Boeing, in coordination with Alaska Airlines, is actively working to gather information about the incident. The cause of the apparent structural failure remains unknown, as there were no immediate indications reported.
Social media posts from passengers revealed oxygen masks deployed and a portion of the aircraft’s side wall missing. Some photos suggested that a section of the fuselage, often used for an optional rear mid-cabin exit door, had vanished, leaving a door-shaped gap.
This extra door, usually installed by low-cost airlines, is permanently deactivated on jets with fewer seats, including those of Alaska Airlines.
The situation becomes more complex as reports emerge that the affected aircraft had presented “spurious indications of pressurization issues” a day before the incident, as reported by trade publication The Air Current.
Such information raises questions about the thoroughness of pre-flight inspections and the potential need for stricter safety protocols.
U.S. Transportation Secretary Pete Buttigieg expressed gratitude to the flight crew for keeping passengers safe during the terrifying incident.
Air safety experts, including Anthony Brickhouse from Embry-Riddle Aeronautical University, emphasized the importance of passengers keeping their seatbelts buckled during flights, even if the fasten seatbelt light is off.
Boeing, already grappling with production and quality problems, urged airlines last week to inspect all 737 MAX aeroplanes for a possible loose bolt in the rudder control system.
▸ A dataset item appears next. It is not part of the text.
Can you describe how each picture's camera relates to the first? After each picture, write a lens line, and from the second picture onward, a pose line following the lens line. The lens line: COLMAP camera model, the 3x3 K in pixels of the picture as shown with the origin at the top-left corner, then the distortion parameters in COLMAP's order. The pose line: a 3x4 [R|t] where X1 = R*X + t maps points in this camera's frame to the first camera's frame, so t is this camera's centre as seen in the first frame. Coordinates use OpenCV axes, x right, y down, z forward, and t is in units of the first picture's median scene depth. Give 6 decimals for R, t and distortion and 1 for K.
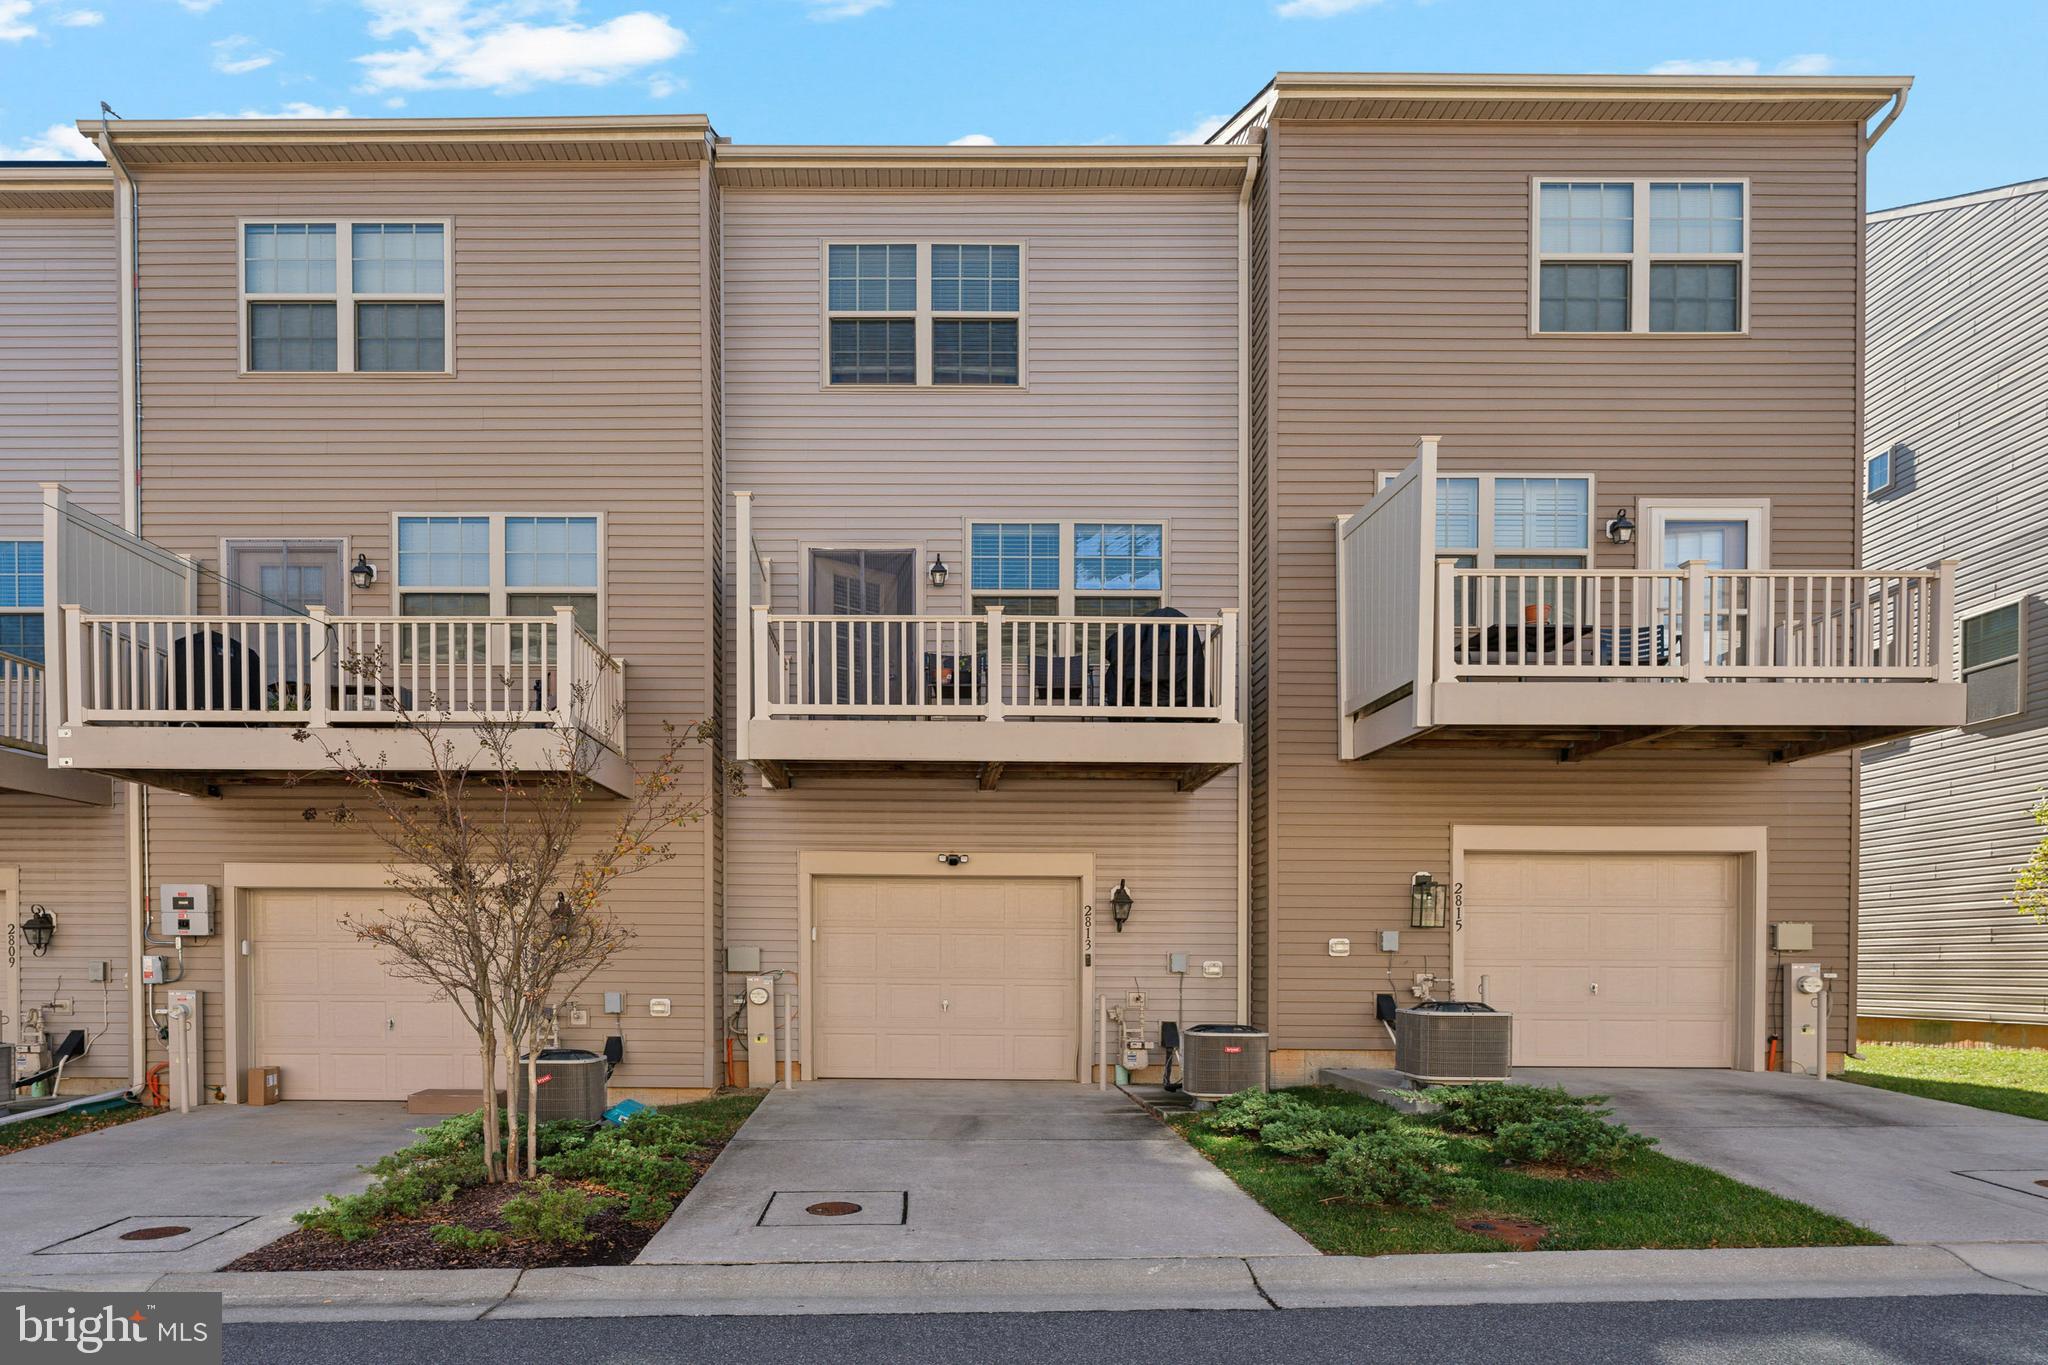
lens RADIAL K [[1144.2, 0, 1024.1], [0, 1144.2, 757.4], [0, 0, 1]] dist [-0.000272, -0.000955]
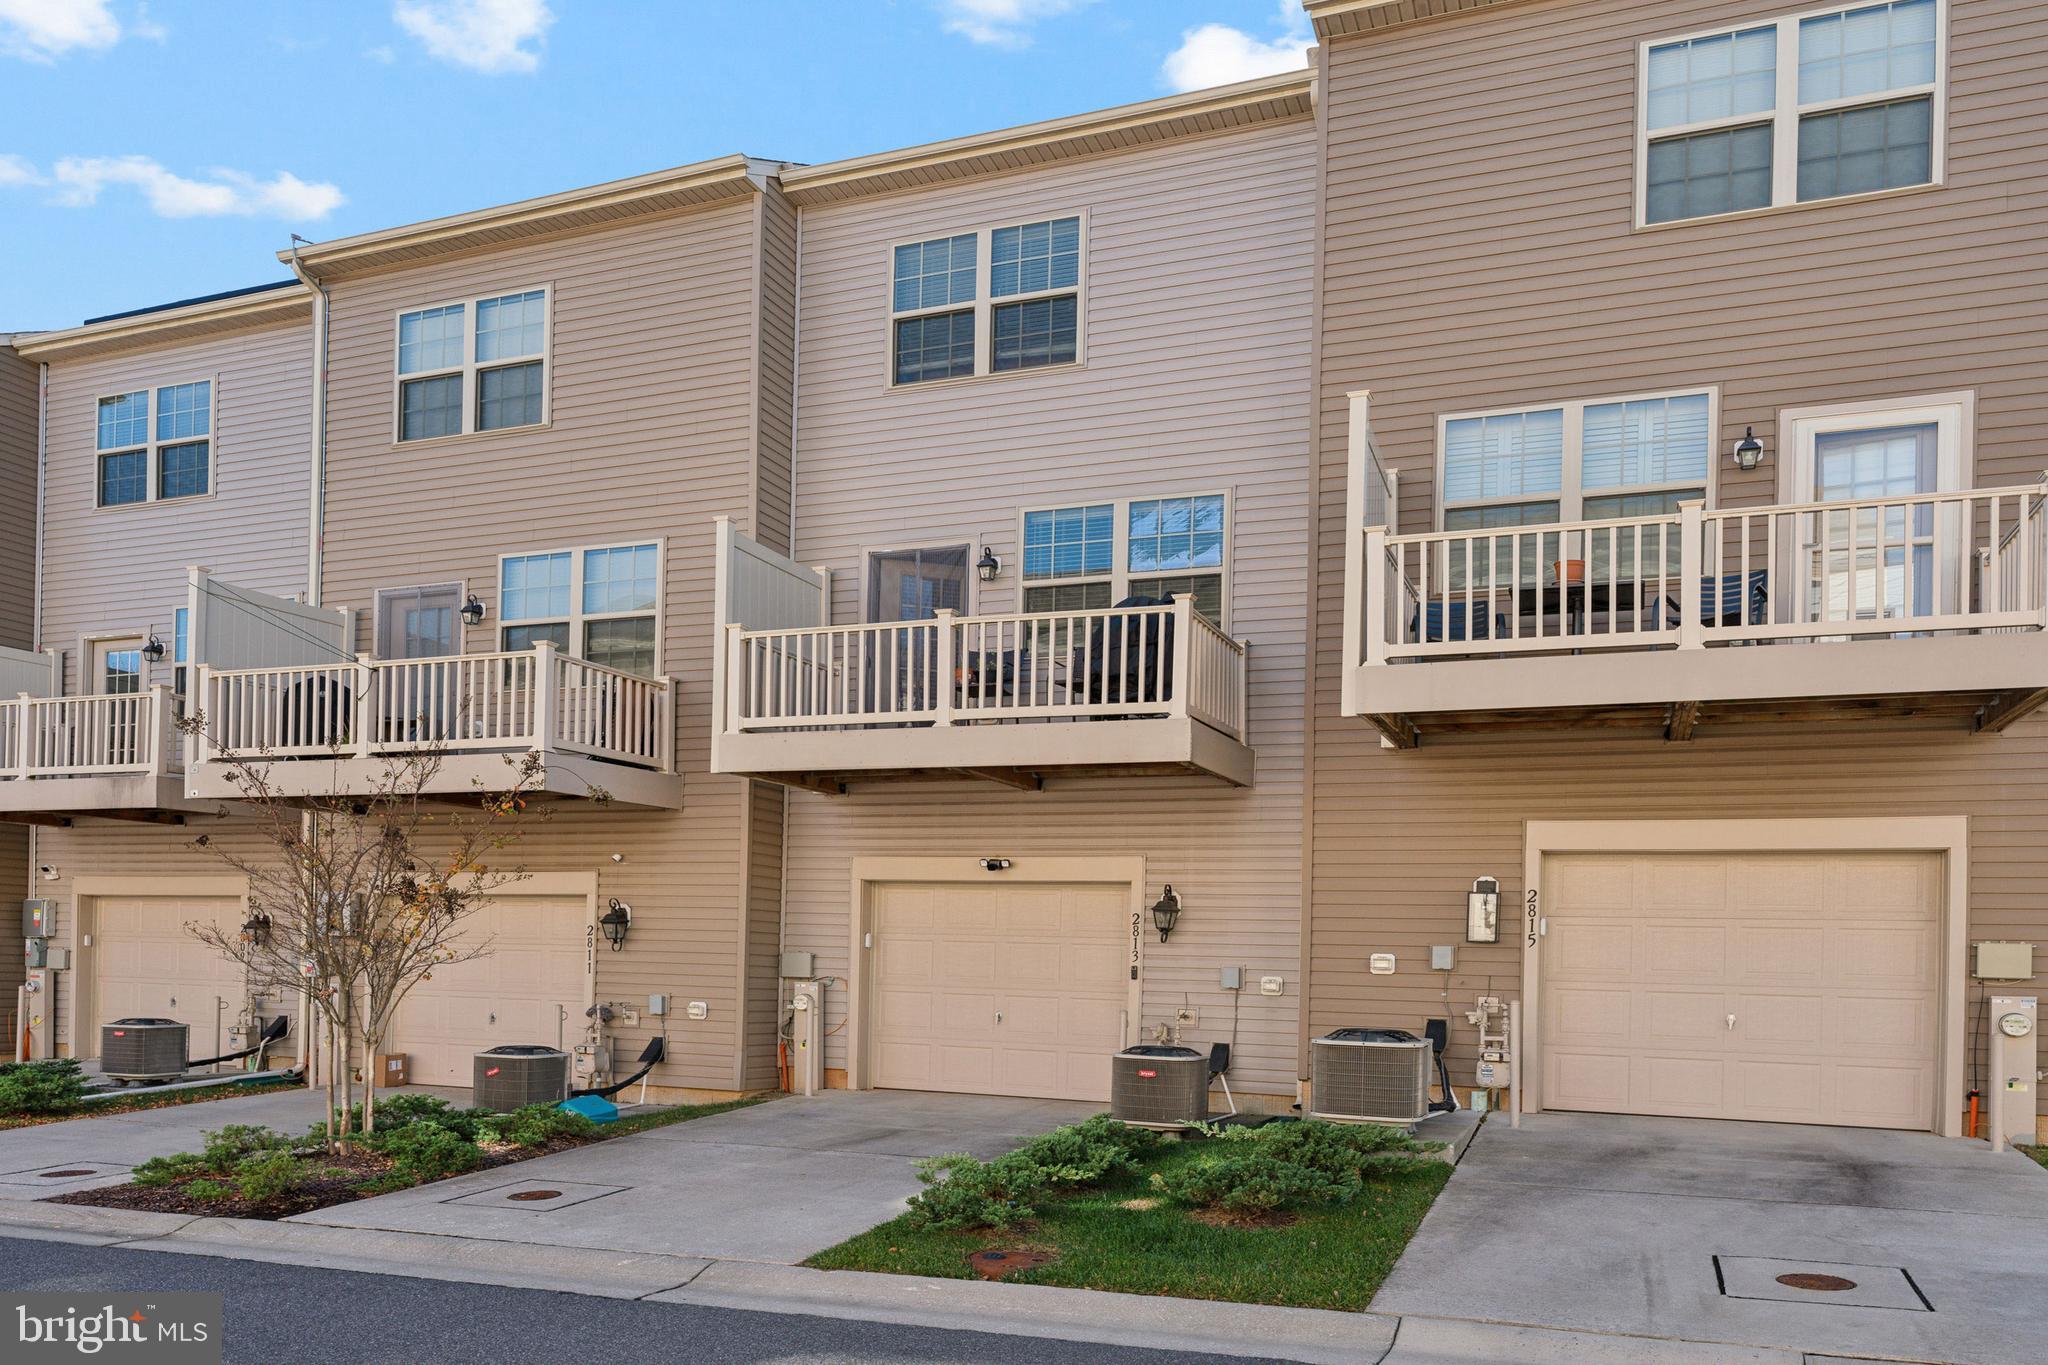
lens RADIAL K [[1285.5, 0, 1024.0], [0, 1285.5, 682.5], [0, 0, 1]] dist [0.001141, 0.000034]
pose [[0.948879, -0.050059, -0.311645, 0.305602], [0.037173, 0.998196, -0.047157, -0.011445], [0.313443, 0.033161, 0.949028, -0.022870]]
The FAA assured close monitoring of these inspections and suggested additional action if more hardware issues are found.
The fuselage for Boeing 737 planes, including the 737 MAX series, is manufactured by Spirit AeroSystems, a Kansas-based company that separated from Boeing in 2005.
It remains unclear whether the door “plug” related to the Alaska incident is produced by Spirit, and whether the incident is linked to factory processes or design flaws. Spirit AeroSystems has deferred questions regarding the Alaska incident to Boeing.